L’Organisation mondiale de la santé s’interroge encore sur cet aspect et n’a pas encore publié d’avis officiel sur la question. En Europe, plusieurs pays comme l’Allemagne, le Danemark et la Suède reconnaissent officiellement l’hypersensibilité comme un handicap causé par des contaminants de l’environnement et l’enseignent dans les écoles de médecine.
Au Canada, la Commission canadienne des droits de la personne conclut dans son rapport de 2007
que même si la controverse persiste, «l’hypersensibilité relève en général de causes physiques, tout en étant associée à de nombreux facteurs neurologiques et psychosociaux qui s’entrelacent».
Santé Canada et Statistique Canada ont inclus l’hypersensibilité dans leur sondage national sur l’état de santé des Canadiens en 2005. En Ontario, le ministère de la Santé a ouvert une clinique de santé environnementale dans les années 90.
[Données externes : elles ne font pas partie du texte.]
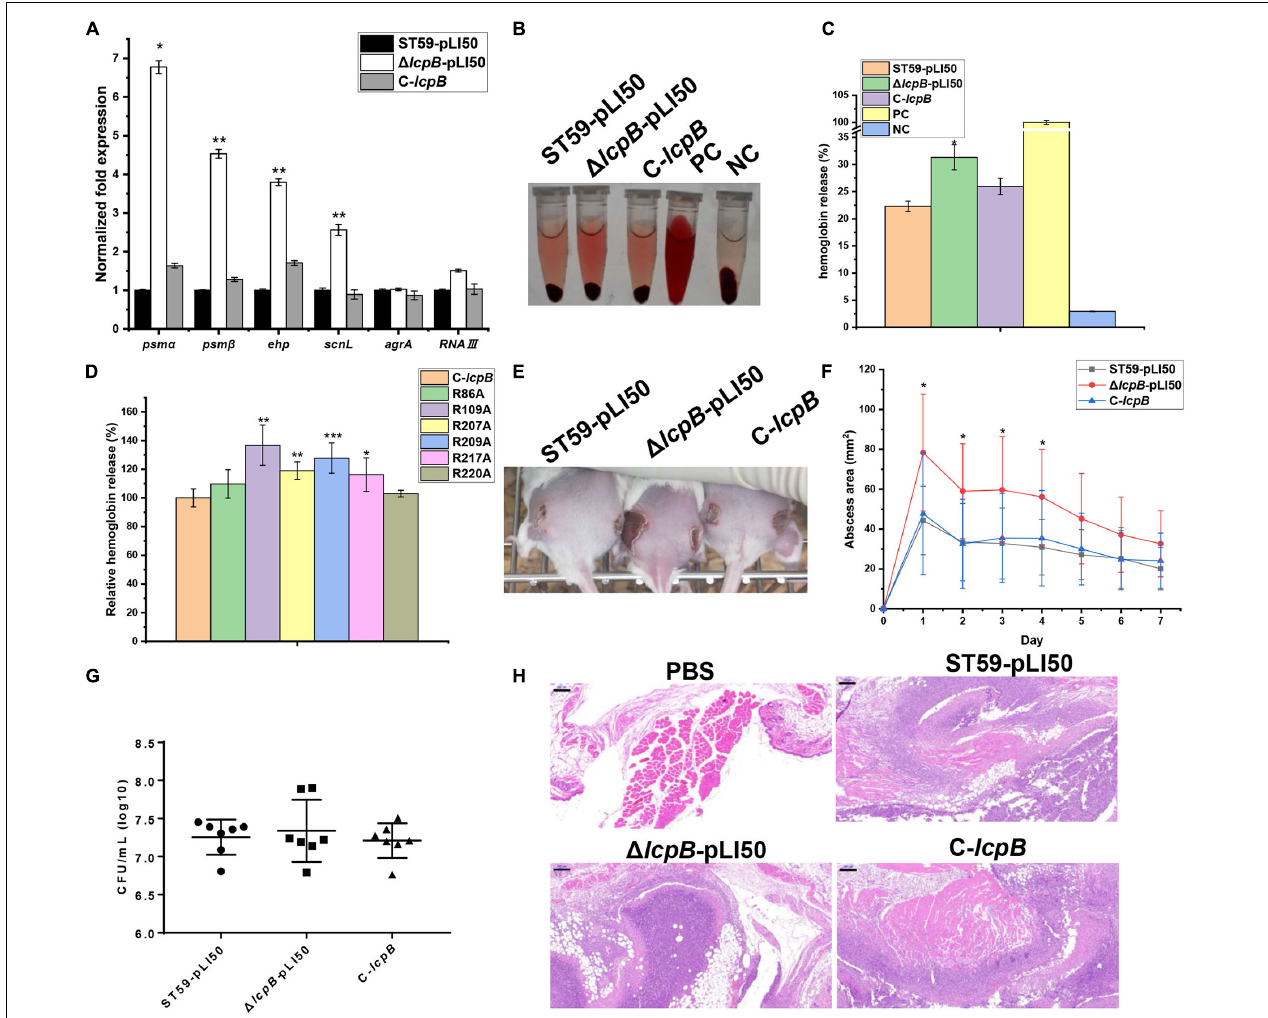
FIGURE 4 | Contribution of LcpB to virulence. (A) The transcriptional levels of genes related to virulence in the wild-type, lcpB mutant, and complemented strains were examined through RT-qPCR. The means and standard deviations were then calculated and data is presented as the mean ± standard deviation. * p < 0.05; ** p < 0.01. (B) Hemolytic activity in the wild-type, lcpB mutant, and complemented strains was determined by incubating samples with 10% sheep red blood cells for 1 h. PBS and ddH 2 O were used as the negative control and the positive control, respectively. (C) Hemolytic activity in the wild-type, lcpB mutant, and complemented strains was determined by measuring the absorption of supernatants at 543 nm. Data is presented as the mean ± standard deviation. Two-tailed Student’s t -test is used for the comparison of statistical significance. * p < 0.05. (D) Hemolytic activity in the lcpB complemented and single mutated strains was determined by measuring the absorption of supernatants at 543 nm for 1 h. Data is presented as the mean ± standard deviation. Two-tailed Student’s t -test is used for the comparison of statistical significance. * p < 0.05; ** p < 0.01; *** p < 0.001. PBS and ddH 2 O were used as the negative control and the positive control, respectively. (E–H) LcpB contributes to the virulence of S. aureus in a mouse model of subcutaneous abscess. The mice were treated with 50 µ L of PBS containing 2.5 × 10 8 CFU of the wild-type, lcpB mutant, and complemented strains, or PBS alone as the control. The treatment was administered in both flanks of the back by subcutaneous injection. (E,F) ( n = 6–8) The abscess area was measured daily using a caliper (F) . The photographic images (E) of representative abscesses in mice 7 days after infection. The error bars indicate the standard errors of the means, obtained from three biological replicates. Data is presented as the mean ± standard deviation. Two-tailed Student’s t -test is used for the comparison of statistical significance. * p < 0.05; ** p < 0.01; *** p < 0.001. (F) CFU recovered from each abscess harvested 7 days after infection were determined through serial dilution and plating on LB agar plates. (H) Representative images of histological analysis (H&E stain). The scale bar is 200 µ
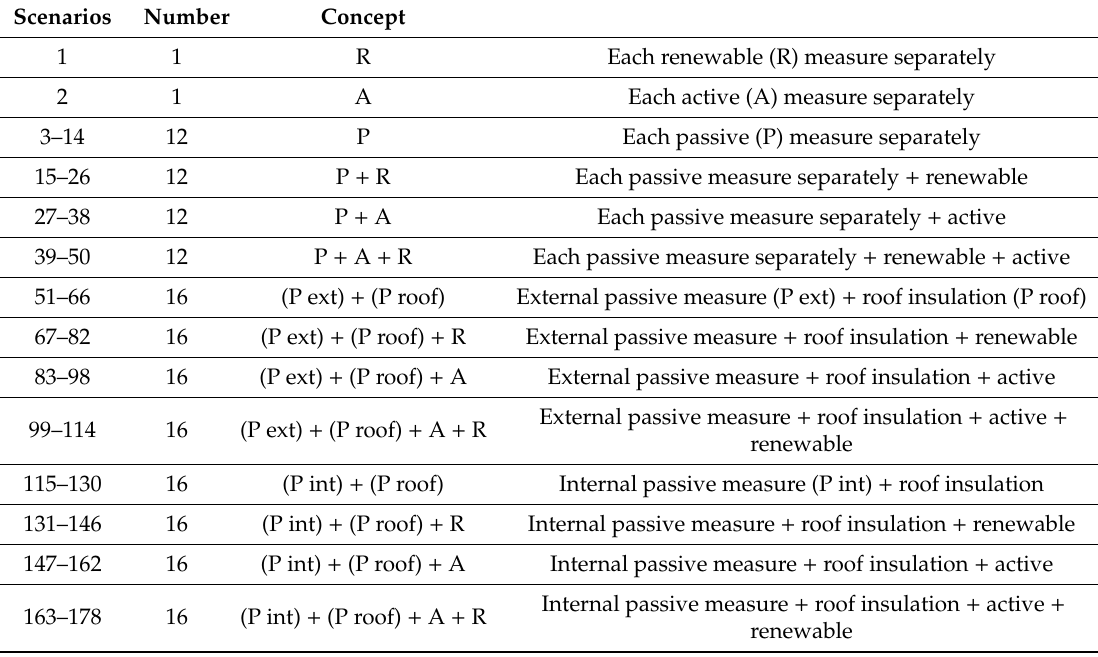
Table 8. List of scenarios generated for the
«Nous avons évidemment eu des difficultés, mais maintenant, nous avons un comité de santé environnementale qui fait partie du Collège des médecins de famille et c’est inclus dans le système d’éducation, notamment à l’Université de Toronto», explique le docteur John Molot, qui dénonce le peu d’intérêt des médecins québécois.
Au ministère de la Santé du Québec, la porte-parole Nathalie Lévesque s’en tient à la ligne officielle.
«Ce sont des symptômes qui sont non spécifiques et cela n’a pas été officiellement reconnu comme étant en lien avec l’environnement.»
Même chose du côté de l’Institut de santé publique du Québec qui dispose d’une unité en santé environnementale, mais qui refuse de se prononcer puisque ses chercheurs n’ont pas étudié la question.